I believe that God has a long memory and that events in our past can be very present to God, which is what we Christians affirm when we share the Lord’s Supper.  On biblical and theological grounds, I believe God cannot separate that terrible Friday long ago when Jesus was crucified on the Hill of the Skull outside Jerusalem from Friday, December 14, 2012 in Newtown, Connecticut.  Or from the day three little girls were killed in their church by a bomb, killed because they were black just as Jesus was executed because he was Jewish.  Or from the slaughter in Congo or Darfur or anywhere else on earth.  We have done it again.  From a Christian perspective, by doing it to the children and the adults in the school (God’s children all), we have done it again to him.

But we didn’t do it!  A mentally disturbed young man did it.  An exception to the rule, an outlier from the norm.  Perhaps we should call him a monster so we don’t have to identify ourselves with him.  Not one of us.  He didn’t even own the guns but took them from his mother whom he also murdered.  So it wasn’t a question of society’s putting guns directly into the hands of a mentally ill person.  We didn’t do it!

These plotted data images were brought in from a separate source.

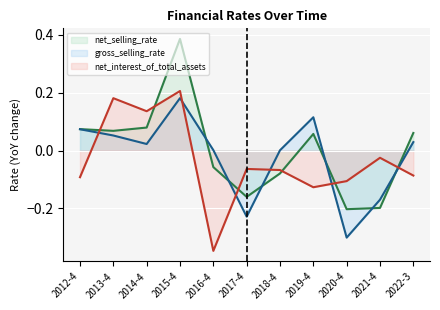

At which category is the sum across all series the highest?

2015-4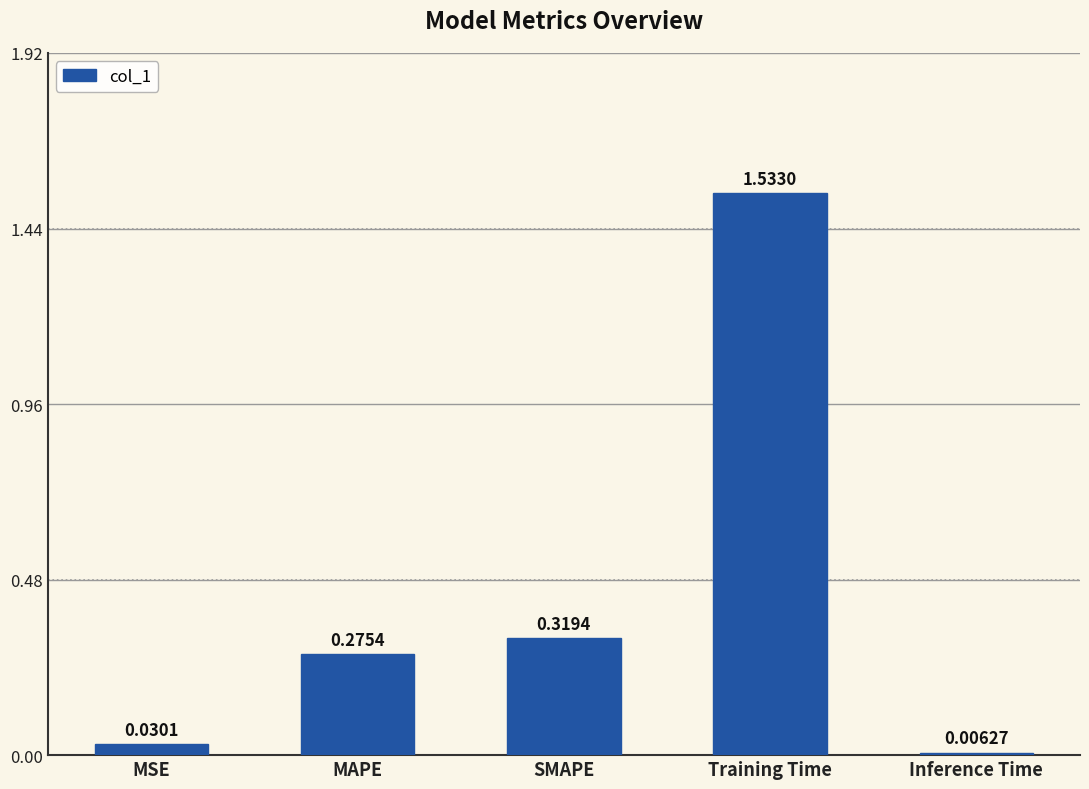

Where is the data nearest to the value 0?

Inference Time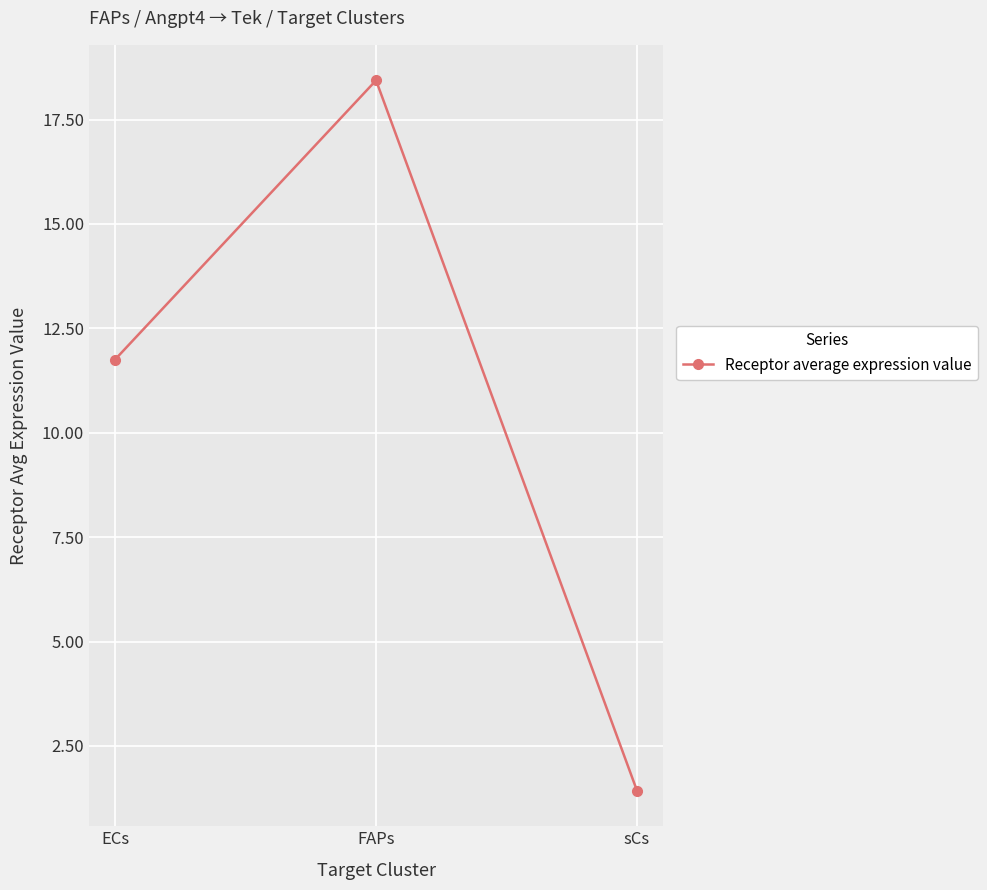

What is the change in value from FAPs to sCs?

-17.0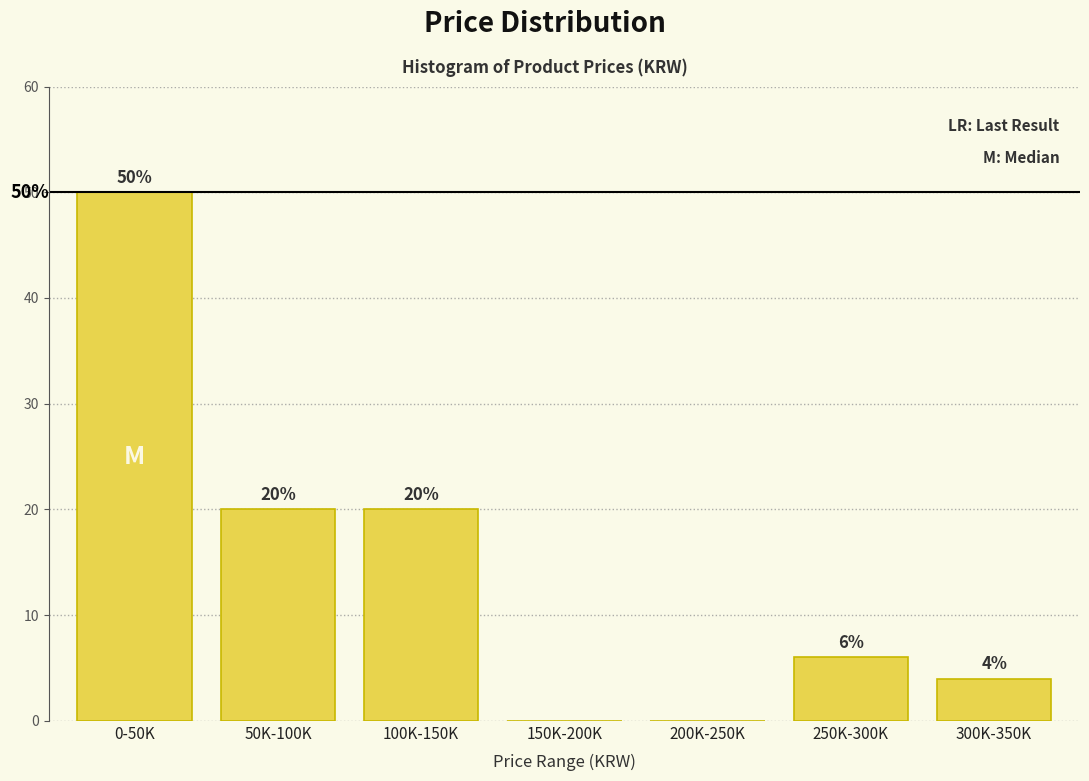

Reading left to right, what are all the values shown in this chart?

0-50K=50	50K-100K=20	100K-150K=20	150K-200K=0	200K-250K=0	250K-300K=6	300K-350K=4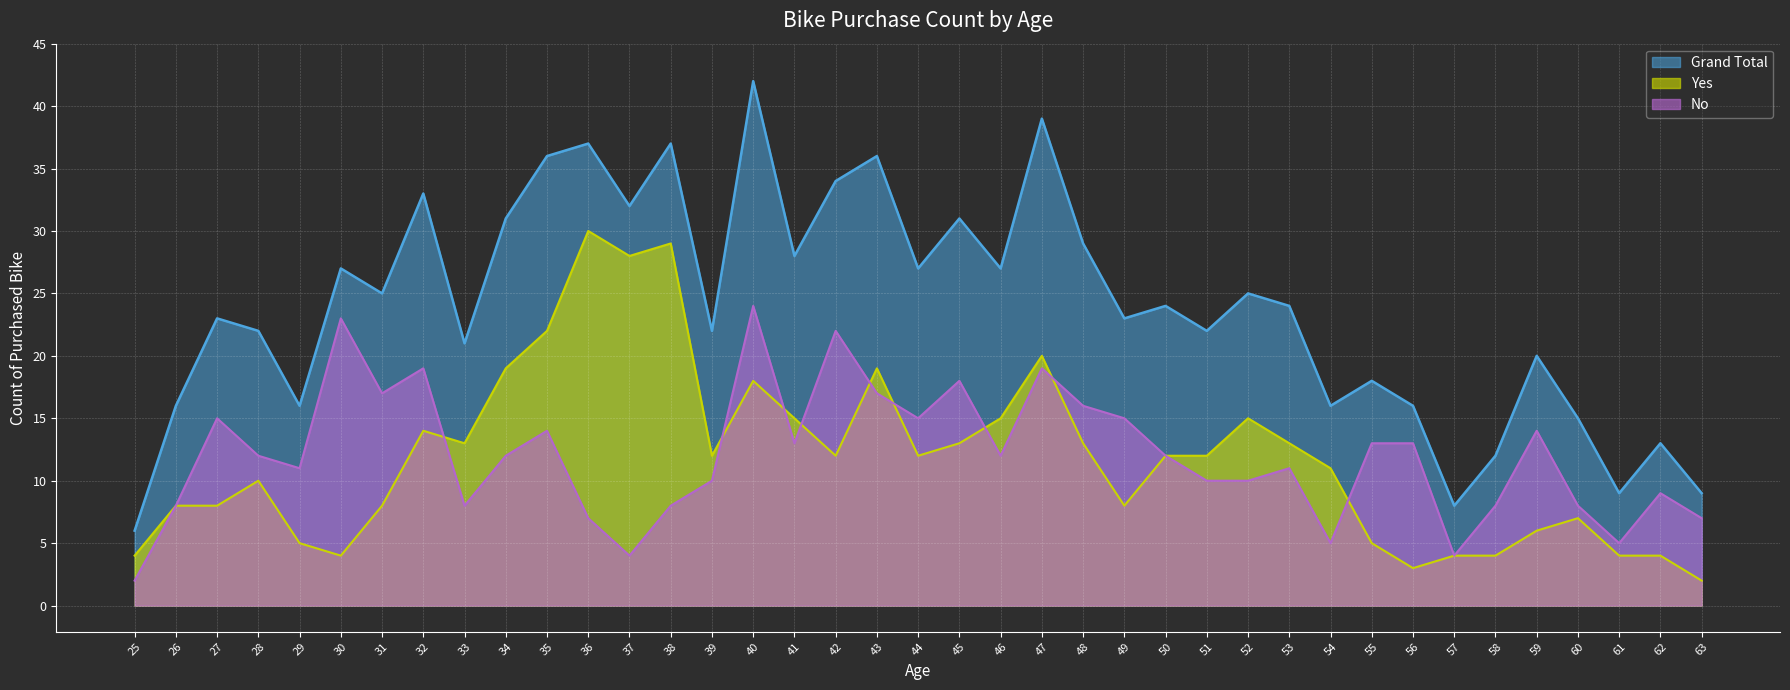

How many interior local valleys does the Yes series have?

8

We aren’t going to take steps together to stop it from being copied and done again, either, are we?  We’re just going to retreat to our separate corners and shout ideological stuff at each other while the carnage is repeated in some other town and another and another and another.

Christians?  “As you have NOT done it for one of the least influential of these, my sister, my brother, you have NOT done it for me.”  Americans.  There is big money in weapons made for mass carnage, weapons designed for no other purpose.  There is also a sickness of mind, heart, and soul that equates having such weapons with being strong and manly.  “They’ll get my gun when they pry it from my cold, dead fingers.”  And a voice answers, “Where your treasure is, there your heart will be also.”

Can we do it?  Can we have a grownup conversation about gun violence?  Without demonizing gun owners or idolizing guns?  Without demanding all or nothing for our side?  Or will we wait for the next slaughter to blame each other again, thereby making sure nothing constructive happens? Or will we just pass the blame to God and our public schools?